O senhor António é o nosso patrão, já vivemos com ele há dois anos e gosta tanto de nós que não nos quer vender. Só vendeu o pai porque estava com problemas de dinheiro e sabia que eu precisava da mãe. Nós vivemos na rua, mais precisamente no Chiado, junto à Brasileira. Estamos sempre lá quer faça chuva, quer faça sol. No Verão sabe bem dormir na rua, e ver todas aquelas animações de fogo e as pessoas grandes e pequenas bem dispostas nas esplanadas a beber bebidas frescas e a comer gelados. No Inverno, com chuva, custa um bocadinho, mas o senhor António preocupa-se connosco e arranjou-nos um abrigo. Gosta tanto de mim, que quando fiz três anos ofereceu-me um fio às cores para me prender à sua mão.
Aquele dia que começou com chuva, era o prenúncio que algo não ia correr bem. Assim que vi o Adolfo, aquele miúdo gordinho vestido de preto, fiquei com arrepios. Viu-me na rua e fez uma birra tão grande que fez com que a mãe oferecesse vinte euros por mim. O senhor António cuja única riqueza era a bondade, ficou reticente e ainda tentou vender o Gaspar, o balão florescente que lhe fazia mal à vista. No entanto, Adolfo não desistia e continuava com aquele choradeira ensurdecedora. A muito custo, lá me despedi da minha mãe e fui agarrado à mão gorda daquela criança irritante. O quarto de Adolfo era uma sala de tortura para balões, tudo ali representava um perigo para mim. Desde o princípio que via pontas afiadas prestes a rebentar-me. Confesso que cheguei a preferir isso.
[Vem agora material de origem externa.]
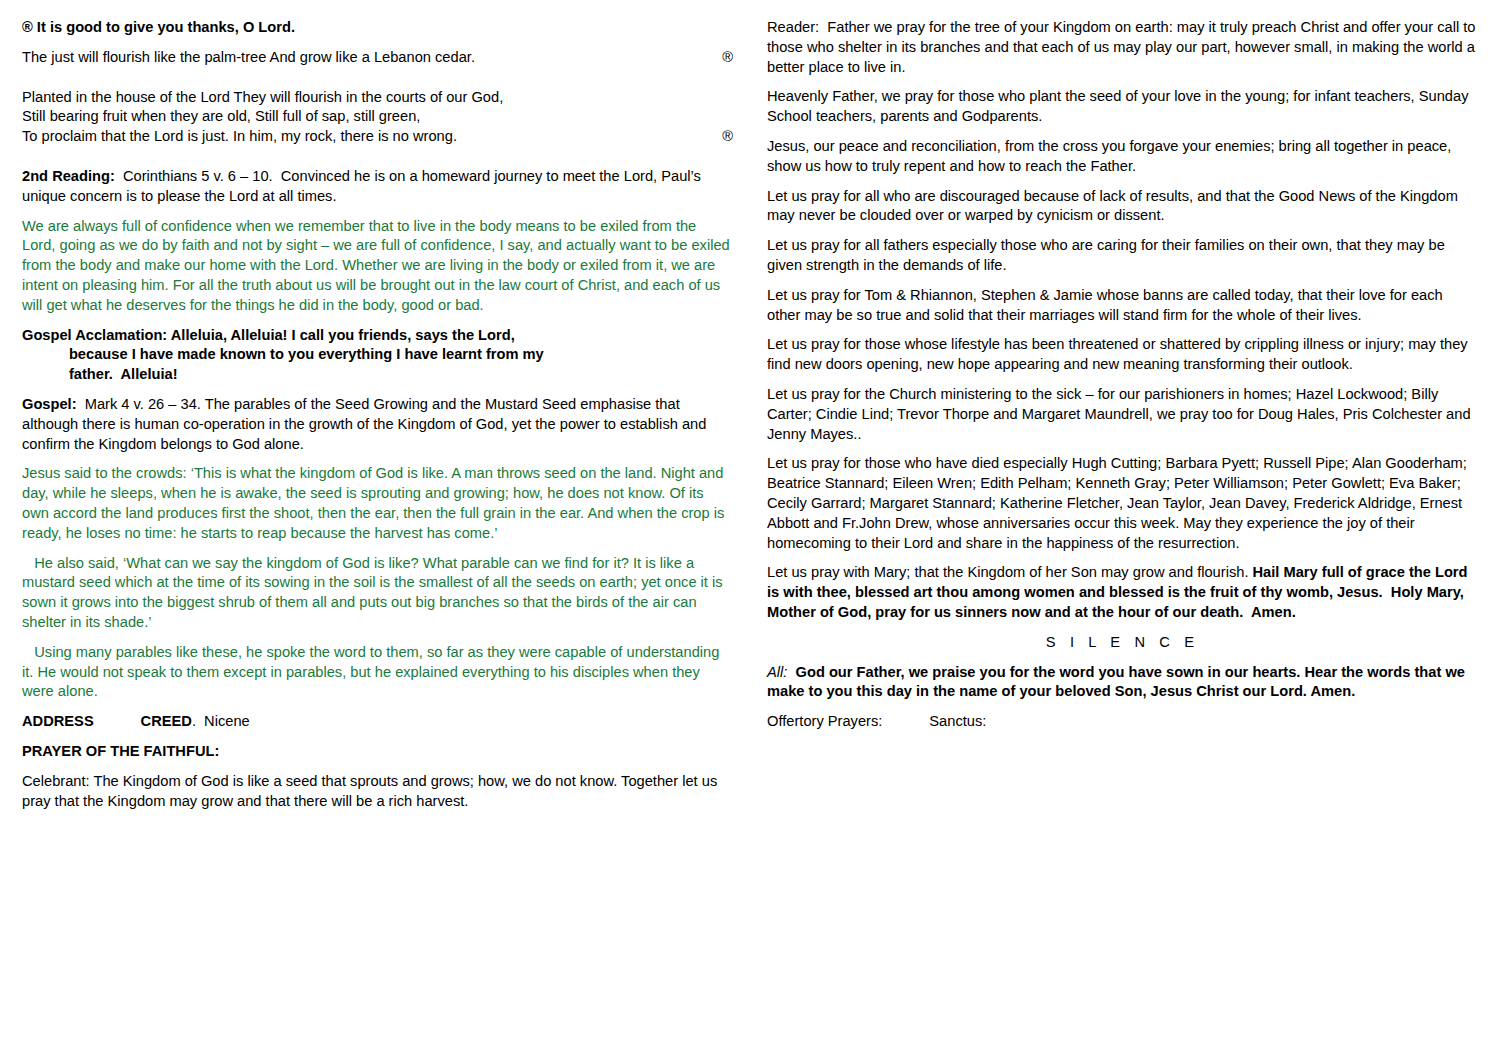® It is good to give you thanks, O Lord.
The just will flourish like the palm-tree And grow like a Lebanon cedar. ®
Planted in the house of the Lord They will flourish in the courts of our God,
Still bearing fruit when they are old, Still full of sap, still green,
To proclaim that the Lord is just. In him, my rock, there is no wrong. ®
2nd Reading: Corinthians 5 v. 6 – 10. Convinced he is on a homeward journey to meet the Lord, Paul’s unique concern is to please the Lord at all times.
We are always full of confidence when we remember that to live in the body means to be exiled from the Lord, going as we do by faith and not by sight – we are full of confidence, I say, and actually want to be exiled from the body and make our home with the Lord. Whether we are living in the body or exiled from it, we are intent on pleasing him. For all the truth about us will be brought out in the law court of Christ, and each of us will get what he deserves for the things he did in the body, good or bad.
Gospel Acclamation: Alleluia, Alleluia! I call you friends, says the Lord,
because I have made known to you everything I have learnt from my
father. Alleluia!
Gospel: Mark 4 v. 26 – 34. The parables of the Seed Growing and the Mustard Seed emphasise that although there is human co-operation in the growth of the Kingdom of God, yet the power to establish and confirm the Kingdom belongs to God alone.
Jesus said to the crowds: ‘This is what the kingdom of God is like. A man throws seed on the land. Night and day, while he sleeps, when he is awake, the seed is sprouting and growing; how, he does not know. Of its own accord the land produces first the shoot, then the ear, then the full grain in the ear. And when the crop is ready, he loses no time: he starts to reap because the harvest has come.’
He also said, ‘What can we say the kingdom of God is like? What parable can we find for it? It is like a mustard seed which at the time of its sowing in the soil is the smallest of all the seeds on earth; yet once it is sown it grows into the biggest shrub of them all and puts out big branches so that the birds of the air can shelter in its shade.’
Using many parables like these, he spoke the word to them, so far as they were capable of understanding it. He would not speak to them except in parables, but he explained everything to his disciples when they were alone.
ADDRESS CREED. Nicene
PRAYER OF THE FAITHFUL:
Celebrant: The Kingdom of God is like a seed that sprouts and grows; how, we do not know. Together let us pray that the Kingdom may grow and that there will be a rich harvest.
Reader: Father we pray for the tree of your Kingdom on earth: may it truly preach Christ and offer your call to those who shelter in its branches and that each of us may play our part, however small, in making the world a better place to live in.
Heavenly Father, we pray for those who plant the seed of your love in the young; for infant teachers, Sunday School teachers, parents and Godparents.
Jesus, our peace and reconciliation, from the cross you forgave your enemies; bring all together in peace, show us how to truly repent and how to reach the Father.
Let us pray for all who are discouraged because of lack of results, and that the Good News of the Kingdom may never be clouded over or warped by cynicism or dissent.
Let us pray for all fathers especially those who are caring for their families on their own, that they may be given strength in the demands of life.
Let us pray for Tom & Rhiannon, Stephen & Jamie whose banns are called today, that their love for each other may be so true and solid that their marriages will stand firm for the whole of their lives.
Let us pray for those whose lifestyle has been threatened or shattered by crippling illness or injury; may they find new doors opening, new hope appearing and new meaning transforming their outlook.
Let us pray for the Church ministering to the sick – for our parishioners in homes; Hazel Lockwood; Billy Carter; Cindie Lind; Trevor Thorpe and Margaret Maundrell, we pray too for Doug Hales, Pris Colchester and Jenny Mayes..
Let us pray for those who have died especially Hugh Cutting; Barbara Pyett; Russell Pipe; Alan Gooderham; Beatrice Stannard; Eileen Wren; Edith Pelham; Kenneth Gray; Peter Williamson; Peter Gowlett; Eva Baker; Cecily Garrard; Margaret Stannard; Katherine Fletcher, Jean Taylor, Jean Davey, Frederick Aldridge, Ernest Abbott and Fr.John Drew, whose anniversaries occur this week. May they experience the joy of their homecoming to their Lord and share in the happiness of the resurrection.
Let us pray with Mary; that the Kingdom of her Son may grow and flourish. Hail Mary full of grace the Lord is with thee, blessed art thou among women and blessed is the fruit of thy womb, Jesus. Holy Mary, Mother of God, pray for us sinners now and at the hour of our death. Amen.
S I L E N C E
All: God our Father, we praise you for the word you have sown in our hearts. Hear the words that we make to you this day in the name of your beloved Son, Jesus Christ our Lord. Amen.
Offertory Prayers: Sanctus:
Passado três dias, eu já fazia parte do passado e fiquei arrumado a um canto do quarto, o Adolfo tinha arranjado outro entretenimento.
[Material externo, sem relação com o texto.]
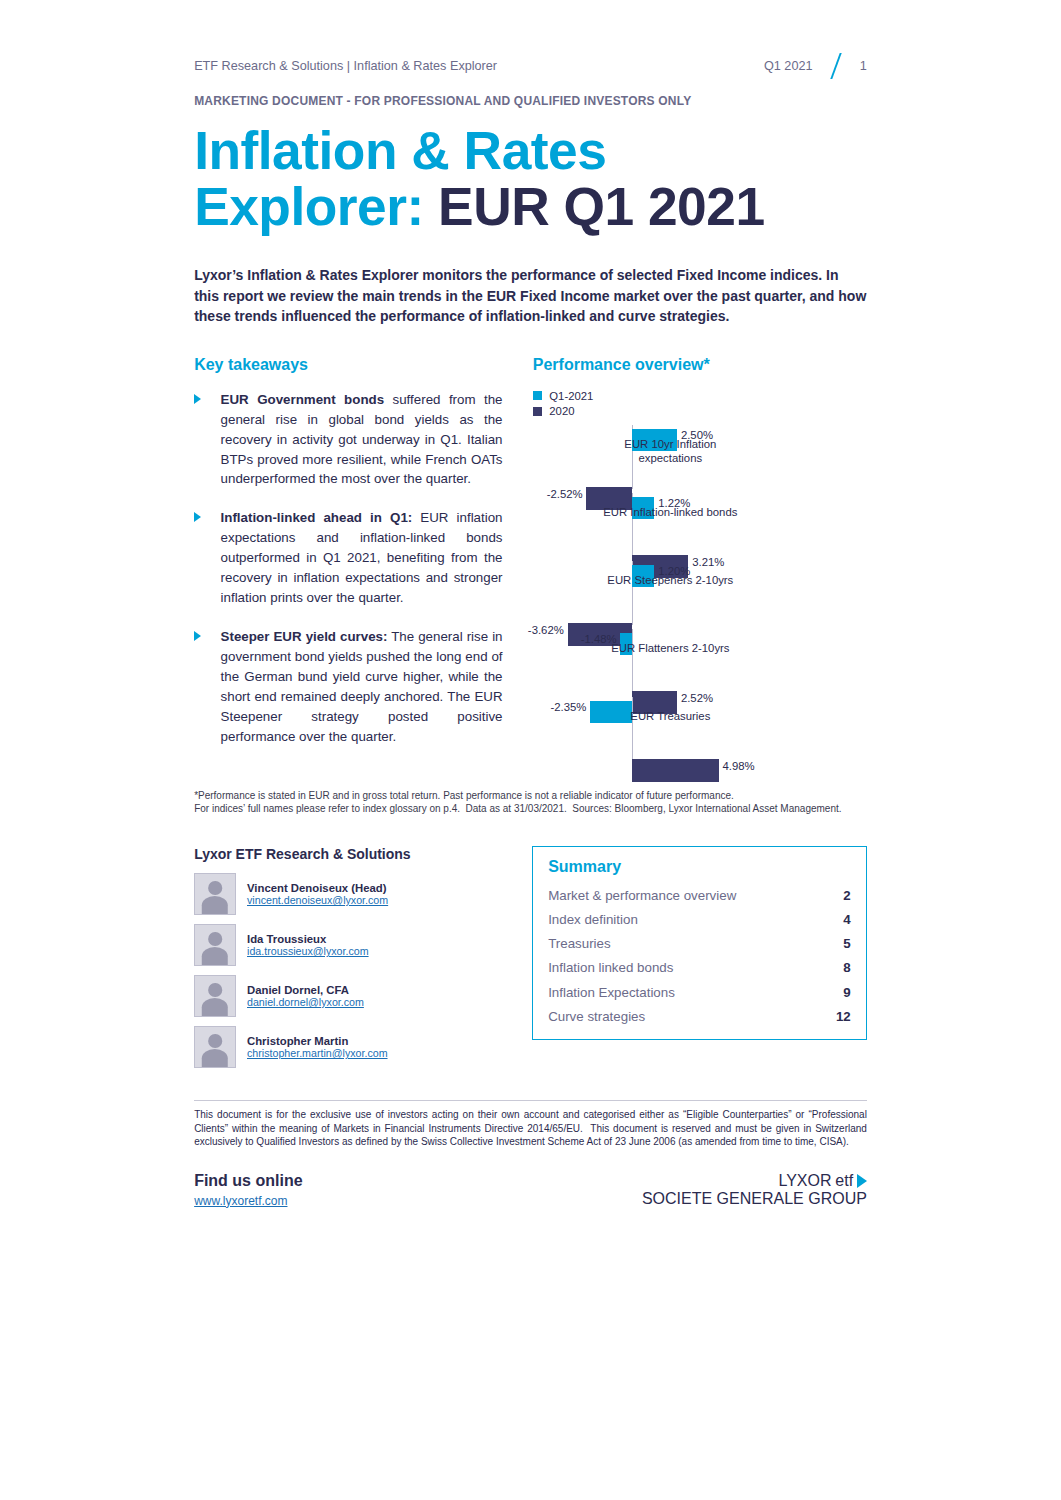ETF Research & Solutions | Inflation & Rates Explorer
Q1 2021 1
MARKETING DOCUMENT - FOR PROFESSIONAL AND QUALIFIED INVESTORS ONLY
Inflation & Rates
Explorer: EUR Q1 2021
Lyxor’s Inflation & Rates Explorer monitors the performance of selected Fixed Income indices. In this report we review the main trends in the EUR Fixed Income market over the past quarter, and how these trends influenced the performance of inflation-linked and curve strategies.
Key takeaways
EUR Government bonds suffered from the general rise in global bond yields as the recovery in activity got underway in Q1. Italian BTPs proved more resilient, while French OATs underperformed the most over the quarter.
Inflation-linked ahead in Q1: EUR inflation expectations and inflation-linked bonds outperformed in Q1 2021, benefiting from the recovery in inflation expectations and stronger inflation prints over the quarter.
Steeper EUR yield curves: The general rise in government bond yields pushed the long end of the German bund yield curve higher, while the short end remained deeply anchored. The EUR Steepener strategy posted positive performance over the quarter.
Performance overview*
Q1-2021
2020
2.50%
-2.52%
EUR 10yr Inflation expectations
1.22%
3.21%
EUR Inflation-linked bonds
1.20%
-3.62%
EUR Steepeners 2-10yrs
-1.48%
2.52%
EUR Flatteners 2-10yrs
-2.35%
4.98%
EUR Treasuries
*Performance is stated in EUR and in gross total return. Past performance is not a reliable indicator of future performance.
For indices’ full names please refer to index glossary on p.4. Data as at 31/03/2021. Sources: Bloomberg, Lyxor International Asset Management.
Lyxor ETF Research & Solutions
Vincent Denoiseux (Head)
vincent.denoiseux@lyxor.com
Ida Troussieux
ida.troussieux@lyxor.com
Daniel Dornel, CFA
daniel.dornel@lyxor.com
Christopher Martin
christopher.martin@lyxor.com
Summary
| Market & performance overview | 2 |
| Index definition | 4 |
| Treasuries | 5 |
| Inflation linked bonds | 8 |
| Inflation Expectations | 9 |
| Curve strategies | 12 |
This document is for the exclusive use of investors acting on their own account and categorised either as “Eligible Counterparties” or “Professional Clients” within the meaning of Markets in Financial Instruments Directive 2014/65/EU. This document is reserved and must be given in Switzerland exclusively to Qualified Investors as defined by the Swiss Collective Investment Scheme Act of 23 June 2006 (as amended from time to time, CISA).
Find us online www.lyxoretf.com
LYXOR etf
SOCIETE GENERALE GROUP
Um dia Gertrudes, a empregada de Adolfo, veio limpar a confusão do seu quarto e pendurou-me na janela. Com a força do vento, fui cuspido lá para fora e voei para a liberdade que pensei já não recuperar. Andei por aí perdido e consegui ir parar de novo às mãos do senhor António, que me disse que o turista italiano que comprara o meu pai, tinha voltado para comprar a minha mãe. Fiquei sozinho com o senhor António por mais uns dias, até chegaram no final de mais uma semana, os balões da Gucci com novidades para mim de que os meus pais estavam bem mas preocupados comigo. Fiquei assustado e pedi-lhes que me levassem com eles para a semana. Para minha grande tristeza, nada podiam fazer porque o rigor da Gucci só aceitava balões brancos e pretos. Foi então que me disseram que a Benetton estava à procura de representantes balões para ir até Itália. Assim foi, no meu intervalo de almoço, fui até à Benetton que fica ali pouco abaixo da Brasileira e inscrevi-me. Eles aceitaram-me logo porque como eu ainda não tinha formas, podia-me transformar em quase tudo. Viajei até Roma, no vento das sete que é o mais rápido e procurei pela casa que os modelos da Gucci me indicaram. Cheguei a uma casa enorme, com imensos andares, com um pátio cheio de flores e com umas crianças a brincarem que nada tinham a ver com o Adolfo. Lá estavam eles á janela, o meu pai grande e redondo e a minha mãe enternecedora com um coração nas mãos como se soubesse que eu vinha. Agora estou feliz. Continuei a trabalhar para a Benetton, mas passei a ter mais cuidado com as minhas formas, o que é difícil com todas estas tentações de Roma. Porta sim porta sim há uma gelataria e a todas as esquinas uma pizzaria, um balão também não é de ferro. Em Roma cresci e encontrei as minhas formas e agora sim faz sentido voar até chegar o dia de rebentar.

1 comment

Anonymous 02 January, 2007 08:59

Só mesmo tu para me fazeres recordar os velhos tempos com saudade!Neste momento, também tu és um balão a ganhar forma... vais ver que daqui a pouco tb voas livre, com todo o sentido!